In sprinting, arms are like operating a vehicle on a one way street - they only drive one way - backwards! The arm action should take place in a loose 90% angle, with the athlete driving the arm back to store elastic energy in the shoulder and biceps. Do not paddle with the hand palm-down, because it will relax the biceps!

Some important drills to teach sprinting skills include:

Ankling - maintain body position (posture) and dorsiflexion(keep the bottom of the foot pointing down to the track and do not push from the ankle) while stepping over opposite ankle!
Cue - tie your big toe up to your knee joint! use tape and FEEL the proper movement! There may be a problem: the new, more optimal way does not feel right, but it is vital to feel it anyway.

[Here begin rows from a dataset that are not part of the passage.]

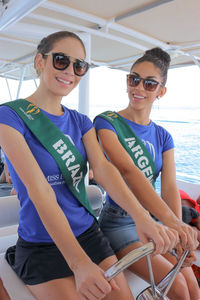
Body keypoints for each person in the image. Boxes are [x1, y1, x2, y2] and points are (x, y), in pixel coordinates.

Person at [0, 31, 181, 300]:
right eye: (61, 60)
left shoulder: (82, 122)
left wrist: (144, 219)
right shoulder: (10, 115)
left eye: (79, 65)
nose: (70, 71)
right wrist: (78, 263)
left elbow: (105, 171)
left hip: (89, 234)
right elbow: (40, 190)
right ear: (40, 61)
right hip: (41, 243)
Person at [94, 47, 200, 300]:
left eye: (150, 83)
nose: (139, 88)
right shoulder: (106, 122)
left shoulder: (163, 136)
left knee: (192, 285)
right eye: (134, 79)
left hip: (154, 220)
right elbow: (128, 171)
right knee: (177, 287)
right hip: (119, 220)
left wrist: (178, 232)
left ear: (161, 91)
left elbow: (169, 187)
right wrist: (173, 225)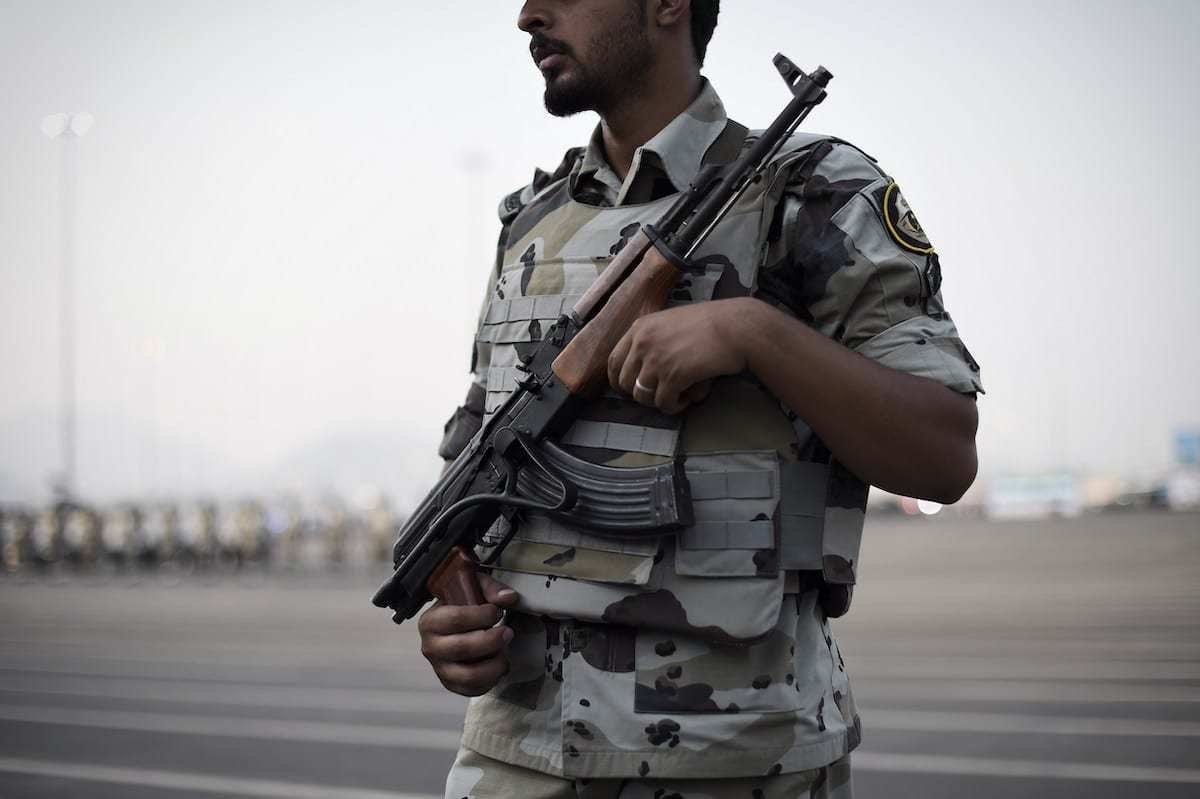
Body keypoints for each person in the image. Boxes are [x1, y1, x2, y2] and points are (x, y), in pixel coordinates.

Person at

Butt Kicks - dorsiflex ankle, use gastrocnemius as the knee flexor (initiate the triple flexor response), preserve good body position and proper pelvic tilt, crash calf into ham and see knee move forward ever so slightly as knee is flexed. One athletes described it as trying to comb their hair with their spikes! A Series - dorsiflex ankle (initiate the triple flexor response) and block thigh, then accelerate thigh back down towards the ground.